Review: Palm Treo 750
After reviewing a number of the most recent QWERTY smartphone, we've developed certain size and weight expectations for a Windows Mobile device - especially a monoblock one - as opposed to the slide-out style of the Apache, Wizard or Hermes. The first thing that struck us was the weight of the Treo. It feels about twice as heavy as the BlackJack, Dash, Q and other slim QWERTY smartphones.
However, everything is relative. The first time a current Treo user picks up the 750, he will probably say "wow, this is really light," as many Treo users we know did. For as heavy as the Treo 750 is, it is actually about 20% lighter than the 650 or 700.
The 750 is a pleasure to hold in one hand to talk on the phone. Although it is thick, it is also narrow and has a nicely rounded transition from the sides to the back. The smooth rounded shape and rubbery finish are a pleasure to wrap your hands around.

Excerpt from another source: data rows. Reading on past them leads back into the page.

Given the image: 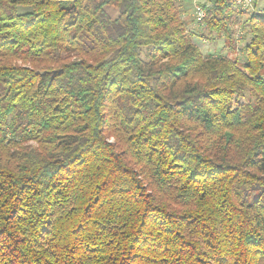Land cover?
<instances>
[{
	"label": "trees",
	"instance_id": "trees-1",
	"mask_svg": "<svg viewBox=\"0 0 264 264\" xmlns=\"http://www.w3.org/2000/svg\"><path fill=\"white\" fill-rule=\"evenodd\" d=\"M258 3L0 0V264H264Z\"/></svg>",
	"mask_w": 264,
	"mask_h": 264
},
{
	"label": "rangeland",
	"instance_id": "rangeland-1",
	"mask_svg": "<svg viewBox=\"0 0 264 264\" xmlns=\"http://www.w3.org/2000/svg\"><path fill=\"white\" fill-rule=\"evenodd\" d=\"M210 2L206 0H183V14L190 13L191 17L196 18V23L194 22L189 31L196 40L197 43L200 44L202 50L205 54L212 55H231L233 57L238 56L240 61H244L245 57L241 50V47L244 43L243 41V32H245L246 19L250 12L249 10H242V12H237L238 16L236 18V22L232 23V31L235 33L237 39L230 42L227 38H225V34H217L213 33L212 35L208 34L205 26L201 21L197 20L196 9L197 6H210ZM259 8L264 7V0H259ZM234 10V9H233ZM232 10V11H233ZM252 11V10H250ZM115 14V11H113ZM232 45L235 46V50L232 51Z\"/></svg>",
	"mask_w": 264,
	"mask_h": 264
},
{
	"label": "built area",
	"instance_id": "built-area-1",
	"mask_svg": "<svg viewBox=\"0 0 264 264\" xmlns=\"http://www.w3.org/2000/svg\"><path fill=\"white\" fill-rule=\"evenodd\" d=\"M237 9L239 10H252L254 9V0H234ZM197 19L202 20L206 15V7L197 6L196 9Z\"/></svg>",
	"mask_w": 264,
	"mask_h": 264
},
{
	"label": "crops",
	"instance_id": "crops-1",
	"mask_svg": "<svg viewBox=\"0 0 264 264\" xmlns=\"http://www.w3.org/2000/svg\"><path fill=\"white\" fill-rule=\"evenodd\" d=\"M258 8V7H257Z\"/></svg>",
	"mask_w": 264,
	"mask_h": 264
}]
</instances>
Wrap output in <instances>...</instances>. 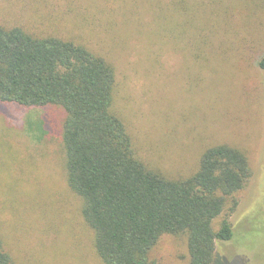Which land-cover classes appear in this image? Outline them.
<instances>
[{
  "label": "rangeland",
  "instance_id": "1",
  "mask_svg": "<svg viewBox=\"0 0 264 264\" xmlns=\"http://www.w3.org/2000/svg\"><path fill=\"white\" fill-rule=\"evenodd\" d=\"M0 21L105 57L113 108L149 168L183 178L207 147L242 148L253 177L218 264H264V0H0ZM65 115L0 101V239L15 264H104L67 180ZM149 255L189 264L188 237L163 234Z\"/></svg>",
  "mask_w": 264,
  "mask_h": 264
},
{
  "label": "trees",
  "instance_id": "2",
  "mask_svg": "<svg viewBox=\"0 0 264 264\" xmlns=\"http://www.w3.org/2000/svg\"><path fill=\"white\" fill-rule=\"evenodd\" d=\"M115 85L114 66L85 45L0 21V101L65 111L67 180L104 264H155L150 251L166 233L187 235L189 264H218L217 243L234 237L230 216L253 177L247 153L211 145L178 179L149 168L113 108ZM0 264H15L1 239Z\"/></svg>",
  "mask_w": 264,
  "mask_h": 264
}]
</instances>
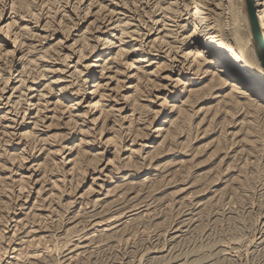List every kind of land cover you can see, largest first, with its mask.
Listing matches in <instances>:
<instances>
[{"label": "bare ground", "instance_id": "obj_1", "mask_svg": "<svg viewBox=\"0 0 264 264\" xmlns=\"http://www.w3.org/2000/svg\"><path fill=\"white\" fill-rule=\"evenodd\" d=\"M252 113L264 115V0H0V264H52L54 238L69 242L65 263L89 255V244L128 240L151 215L135 187L169 184L167 169L187 162L181 133L199 121L202 138L217 115L229 135L236 115ZM242 120L241 129L251 123ZM85 180L87 191L71 196ZM233 182L204 188L211 198L194 206ZM62 202L72 211L54 235ZM192 218L171 228V241Z\"/></svg>", "mask_w": 264, "mask_h": 264}, {"label": "rangeland", "instance_id": "obj_2", "mask_svg": "<svg viewBox=\"0 0 264 264\" xmlns=\"http://www.w3.org/2000/svg\"><path fill=\"white\" fill-rule=\"evenodd\" d=\"M250 115L248 117L247 116L244 117L243 114L241 115L239 114L238 116L236 115L233 121L237 122V125L239 124L241 118H243L242 122L247 123V121L251 120L249 121V123L250 122L251 123L248 125L245 124L244 127L242 126V129L240 125L238 126L235 125L236 123L231 126L229 125L230 129L226 128L229 135L224 134V131L221 132L220 131L222 129L221 127L218 126L217 128V117H218L217 115L213 116V119H212L214 122L213 125H215V127H213L214 129L210 130L208 134L202 138H201V135L199 136V133L201 132L202 129H204L205 126L196 127V123L199 121H196L195 125H193L194 123H192L190 130L185 129V131L181 133L183 138L179 141L181 142L185 140L186 138L188 139L187 141H185V143H187L185 145L187 146H183L185 148H183L182 150V152L185 153L183 156V159L186 160L187 162L181 168L170 166L167 169L168 170L167 173L169 174L168 175L169 184L167 181H162V182L160 181L159 183L158 181L161 180L159 178L157 180V184L155 183V185H153L154 183H151V184H148V186L150 185L149 187L147 186L148 188L146 186H145L146 188L144 186H139L137 188L135 187L134 189L136 192H137V189L139 190L137 192L138 200H139L137 201V203L139 205L141 204V207L144 205L148 206V204L150 206L148 207L151 209L150 210L151 215L149 216V219L147 220L148 222L146 221V222H143V224H135L134 226L129 227L130 229L128 228L129 230L125 231L128 235L127 238L129 239L126 240V238H124L125 242H124V239L122 238L123 240H121L120 242L118 241V243L116 244H110V245L108 244V246L103 243H102L103 246L101 245V243L92 244V245L89 244L90 250H91V253L89 254L90 256L86 252L85 256H83L82 258L78 260H74L72 262L65 263L64 260H62L65 253L68 252V249H66V246L69 244V242L64 243L60 240H57V238H54L52 240L53 243L50 244V250H51L50 256H52L54 259L53 263L55 262V264H59V263L60 264H63V263L64 264H167V263L168 264H173V263L182 264L184 262L183 264H190L191 262V264H193V262L196 261L194 262V264L196 263L213 264L214 262L218 264L219 263L220 264H264V244H261L257 247V246H254V243L252 242L256 238H257L256 240H258L259 238L260 239L264 238V115L258 114V113L257 114L254 113V115L252 113ZM244 118H246L247 120L244 121ZM220 132L222 135H224L223 139L224 140L226 138L227 139L225 140V143L224 142L222 143V145L219 144V146L221 145L220 147L221 149L219 148V150H217V147H216L217 146V133L219 135ZM186 134L189 135L190 137H187ZM196 134L198 136H196ZM213 139L215 141L212 142V144L209 143ZM225 144L226 146L223 147V145ZM178 150H180V147ZM234 154L236 155L234 156ZM221 158L224 160L223 162L224 164L219 163L221 161L220 160ZM225 164L231 165L228 173L222 172L223 169L224 170L226 169ZM232 165L233 166L235 165L234 168ZM244 165L245 167H243L241 171V166H244ZM219 170L221 171L220 172L221 174H224L222 175L224 177H222L220 173L217 176L213 175L214 173L212 172H215L216 174V171L218 173ZM237 170L241 171L242 173L238 172ZM204 172L207 174V176L205 175L206 176V179L204 178L205 180L200 179L201 180L200 181L199 179L196 178L198 174H201V173L203 174ZM210 175L211 176L213 175L212 179L210 178L211 177ZM226 176L228 180H230V178L233 177L235 182L231 183L229 187H227L228 189L226 188V191H222L220 194L217 193V198L216 199L213 198V200L215 199L216 201L215 200L214 202L213 200H210L211 202L208 201V204L204 206L205 208L204 207L197 208L194 206L196 202H200L202 199L207 201V199L205 198H211L209 196H212V195L209 193L210 191L215 190L216 187L218 190L224 187L225 186L224 184L227 182V179L225 178ZM214 177L215 178L217 177L215 181H214ZM238 178H240L241 181L240 180L237 181ZM210 179L211 181L212 180L213 181L211 182ZM217 185H219L220 189L218 188ZM88 186H90V182L88 180L87 181L85 180L83 184H80L77 186H75L74 184L73 185L74 189L72 191L71 196H73L75 194V191H78L79 189H82V191L84 190L87 191ZM182 188L184 189L188 188V190H186V192L181 193L180 195L178 193L177 195L176 192L181 190ZM132 191H129L128 193H132ZM205 192L207 194H205ZM226 192L228 193L226 194ZM199 193H201V195ZM222 193L223 194L225 193L224 196ZM88 195L92 196L93 194L91 195V193H89L87 194V196ZM181 197H185V199H187L185 201L186 204L185 203L181 205L175 204L176 200L180 199ZM204 200H202V202H205ZM7 202L9 203L11 202L10 204L12 205L10 206V208L14 206L13 204L16 203V201L14 202V200L7 201ZM61 204H60L61 209L60 208H59L60 210L57 209L59 210V215L61 216H59V219L55 217L56 219L55 218L53 219L54 220L53 224L51 223L52 225L50 224L49 226L51 228H48L50 232L52 231L54 233V235H58L59 232L61 233L60 228L61 226L63 227V225L67 224L68 221L66 220L70 216L69 212L72 211V208H70L69 206L68 207L65 206L63 202ZM6 211L8 212V209L3 210V212H6ZM192 211L195 213H193ZM126 212L123 211L121 212V214H125ZM219 212H221L223 215ZM8 213H10V211ZM185 213L186 214L192 213L193 218L191 221L194 222L193 221L194 219L195 222L190 223V224L187 223L184 225H179V227H181L180 230L181 231L183 230V231L180 232L181 234L178 233L179 237L176 238V240L173 239L174 241H171L170 239L171 238L170 236L171 228L175 224H178L180 222L179 220L183 216H186ZM197 213L199 217L194 216L195 214L197 215ZM191 217L192 215H189L186 218L190 219ZM231 228L233 229V231L231 230ZM134 229H139V230L138 232H136L134 231ZM85 230L86 229H83V231ZM233 233H235L236 235L235 234L233 235ZM75 235L77 234L68 236L67 237L68 240L66 239V241H72V238L75 239ZM4 244L6 245L7 242H4L3 245L1 246L4 247L5 246ZM92 246L94 247L91 248ZM221 246L225 247L226 253L228 252L231 253L229 257L230 259H228V261L227 260L221 261L219 259L220 253H219L218 248H220ZM209 253L211 256L209 255ZM222 254H224V252H222L221 255ZM200 255H202L203 257ZM156 256L164 257L163 260H161L162 262L159 259L157 260ZM201 260L204 262H202ZM47 261L48 260H46V263H48ZM205 261H208V262H205Z\"/></svg>", "mask_w": 264, "mask_h": 264}]
</instances>
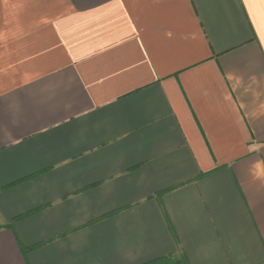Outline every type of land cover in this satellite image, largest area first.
Instances as JSON below:
<instances>
[{
  "label": "crops",
  "instance_id": "1",
  "mask_svg": "<svg viewBox=\"0 0 264 264\" xmlns=\"http://www.w3.org/2000/svg\"><path fill=\"white\" fill-rule=\"evenodd\" d=\"M264 264V0H0V264Z\"/></svg>",
  "mask_w": 264,
  "mask_h": 264
},
{
  "label": "trees",
  "instance_id": "2",
  "mask_svg": "<svg viewBox=\"0 0 264 264\" xmlns=\"http://www.w3.org/2000/svg\"><path fill=\"white\" fill-rule=\"evenodd\" d=\"M153 264H177V263H173L169 259H160L153 262Z\"/></svg>",
  "mask_w": 264,
  "mask_h": 264
}]
</instances>
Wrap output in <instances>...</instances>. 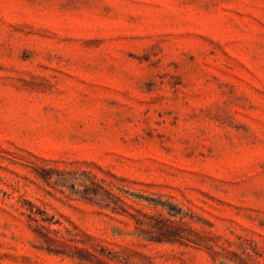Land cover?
<instances>
[{
	"label": "rangeland",
	"instance_id": "1",
	"mask_svg": "<svg viewBox=\"0 0 264 264\" xmlns=\"http://www.w3.org/2000/svg\"><path fill=\"white\" fill-rule=\"evenodd\" d=\"M127 214L264 264V0H0V264H212Z\"/></svg>",
	"mask_w": 264,
	"mask_h": 264
},
{
	"label": "trees",
	"instance_id": "2",
	"mask_svg": "<svg viewBox=\"0 0 264 264\" xmlns=\"http://www.w3.org/2000/svg\"><path fill=\"white\" fill-rule=\"evenodd\" d=\"M134 223L135 236L147 242L153 243H187L206 249L210 255L212 264H258L253 256L245 249L240 252L221 248L217 251L213 246L202 244L192 238L191 232L183 227L184 222L178 214H169L168 218L150 214H127Z\"/></svg>",
	"mask_w": 264,
	"mask_h": 264
}]
</instances>
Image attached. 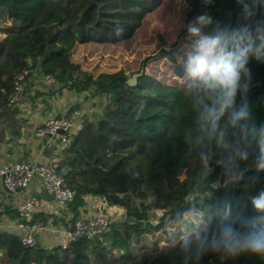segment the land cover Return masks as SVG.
I'll return each mask as SVG.
<instances>
[{"label":"trees","instance_id":"obj_1","mask_svg":"<svg viewBox=\"0 0 264 264\" xmlns=\"http://www.w3.org/2000/svg\"><path fill=\"white\" fill-rule=\"evenodd\" d=\"M189 2L191 11L185 15L181 0H0V60L9 38L24 35L12 67L0 72V144L17 140L23 132L18 107L10 103L18 77L21 95L37 77H49L60 90L102 102L100 114L82 116L77 130L73 125L58 149L60 163L69 166L65 183L73 191L72 199L57 208L56 215L37 211L27 222L19 221L29 226L42 221L68 231L84 218V199L106 193L122 196V203L116 204L125 211L121 221H109L105 233L65 247L44 248L38 242L26 247L17 241L16 231L0 232V249L6 256L0 264H182L178 212L194 206H211L214 211L230 201L233 216L251 213L250 196L264 188V172L247 192L242 185L225 188L216 163L221 150L214 149L213 171L205 178L182 136L191 113L178 58L197 38L189 37L181 24L205 10L201 0ZM207 10L215 20L226 22L229 13L235 20L238 9L235 0H214ZM201 33L214 31L207 27ZM249 67L254 76L249 101L257 118H264V63L251 60ZM135 74V84L128 86ZM78 109L73 106L68 114ZM241 167L250 169L246 178L257 175L251 159ZM152 213L158 216L156 222L150 219ZM2 214L13 221L18 218V211L3 209ZM160 240L166 247H160ZM215 258L210 254L201 264H212ZM224 264L264 261L245 256L225 259Z\"/></svg>","mask_w":264,"mask_h":264},{"label":"clouds","instance_id":"obj_2","mask_svg":"<svg viewBox=\"0 0 264 264\" xmlns=\"http://www.w3.org/2000/svg\"><path fill=\"white\" fill-rule=\"evenodd\" d=\"M205 10L186 20L181 28L196 37L178 63L183 67V82L191 123L182 131L188 149L198 157L206 178L212 171L214 149L225 177L224 187L255 185L264 172V118H257L249 94L254 87L251 60L264 63V0H235V20H215L207 8L214 0H201ZM182 12L191 11L189 0H181ZM212 27L213 35L201 29ZM118 29V33H119ZM252 160L257 175L246 178L241 164ZM248 183H244L245 180ZM208 199H214L208 193ZM203 203V202H201ZM251 213L232 215L230 201L223 207H193L177 213L179 253L182 264H201L215 254L237 260L251 256L264 261V188L250 196ZM215 221V222H214Z\"/></svg>","mask_w":264,"mask_h":264},{"label":"crops","instance_id":"obj_3","mask_svg":"<svg viewBox=\"0 0 264 264\" xmlns=\"http://www.w3.org/2000/svg\"><path fill=\"white\" fill-rule=\"evenodd\" d=\"M36 24L37 27H41V16ZM23 38L24 35L18 34L9 38L5 55L0 60V67L3 69L12 67L16 56V45ZM73 106H78L79 109L70 115L68 111ZM17 107L22 119L23 132L17 140L0 144V166L14 165L21 161L34 164L48 162L52 151L61 149L66 141L61 137L62 134L35 138L32 134L33 130L46 121L65 116L72 121L75 126L73 131H76L82 116L94 117L100 114L102 102L86 94L60 90L59 86L49 77H37L33 87L27 93L20 95ZM23 194L38 199V212L44 215L57 214L53 196L42 189L38 179H33L20 193L7 192L0 179V210L9 209L17 212L18 203ZM84 203L80 211L81 217L91 219L95 216L107 215L111 222H119L124 218V209L117 204H111L106 197L88 196L84 199ZM12 222L13 220L8 215H0V232L11 231ZM66 232L61 228L46 226L43 232L36 233L34 237L44 248H51L63 242Z\"/></svg>","mask_w":264,"mask_h":264},{"label":"built area","instance_id":"obj_4","mask_svg":"<svg viewBox=\"0 0 264 264\" xmlns=\"http://www.w3.org/2000/svg\"><path fill=\"white\" fill-rule=\"evenodd\" d=\"M3 26H0V31ZM7 69L0 67V72L5 73ZM22 92L21 77L17 78L15 83V92L10 98L12 105H17ZM73 123L68 117L54 118L44 122L41 126L33 130L35 138L57 136L61 131L64 141L65 135L72 130ZM60 150H54L48 162L34 164L21 161L14 165L0 166V179L4 189L9 193H20L33 179H38L44 191L53 196L55 205L62 209L72 199L73 191L66 186L65 179L69 173V166L60 163ZM39 201L36 197L22 195L18 203V218L10 225V229L18 233L17 241L26 247H33L37 240L34 237L36 233L43 232L46 226L42 221H37L32 225H27L19 220L26 222L37 211ZM110 219L107 216H95L88 221L84 218H78L72 225V230L67 231L61 247H65L71 242L80 239H89L95 235L105 233L108 229Z\"/></svg>","mask_w":264,"mask_h":264},{"label":"water","instance_id":"obj_5","mask_svg":"<svg viewBox=\"0 0 264 264\" xmlns=\"http://www.w3.org/2000/svg\"><path fill=\"white\" fill-rule=\"evenodd\" d=\"M138 77V75H132L131 78L127 81V85L128 86H133L135 84L136 78ZM109 100H113V97L110 96ZM58 134H62L61 131L58 132ZM105 197L108 199V201L111 204H116V203H122L123 201V197L122 196H118V195H114L111 193H106ZM72 230V226L69 228V231ZM0 258H6V256L3 253H0ZM18 261H14L13 264H18ZM212 264H220V260L218 258H215L211 261Z\"/></svg>","mask_w":264,"mask_h":264},{"label":"rangeland","instance_id":"obj_6","mask_svg":"<svg viewBox=\"0 0 264 264\" xmlns=\"http://www.w3.org/2000/svg\"><path fill=\"white\" fill-rule=\"evenodd\" d=\"M150 219L152 220V222H156V220L158 219V216L156 214L152 213V216H150ZM166 244L167 243H165L163 240L159 241L160 247H166ZM130 249H131L132 252H135V253L137 252V250H136V248L134 246H131Z\"/></svg>","mask_w":264,"mask_h":264}]
</instances>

The sides are concave and made of a hard, smooth plastic, which should allow you to grip the phone firmly even if your hands too small to wrap around the Treo.
Although the Treo is well-designed for one-handed use, it is not nearly as comfortable when held in two hands to type, even though there are not any hard plastic corners or other bits that poke you. Instead the problem is one of balance - the Treo is so heavy - and the keyboard so short - that when you try to type two-handed, more than two-thirds of the length - and weight - of the Treo are hanging up in the air.
Over time we learned to hold the Treo differently than we would any other QWERTY phone to balance the weight, but this did not make up for the weight or the cramped keyboard.
Although the Treo's keys are small, they have a very nice rounded, convex shape and enough space in between each key that you should be able to feel out keys and type quickly. Unfortunately, this isn't the case in real-world usage. When tapping out messages, we made far more errors typing on the Treo than we normally do.
Although you can feel each key below your thumbs, they are small enough and spaced tightly enough that your thumb winds up resting on more than one key at a time when typing. If you don't press straight down, or if your thumb is off center slightly, it is too easy to press a neighboring key instead of your intended target.
The navigation cluster remains largely unchanged from previous Treos. The D-pad is large and very easy to control. The send and end keys have been enlarged at the expense of the Windows and ok keys, however all four are easy to press, and tough to mistake for one another.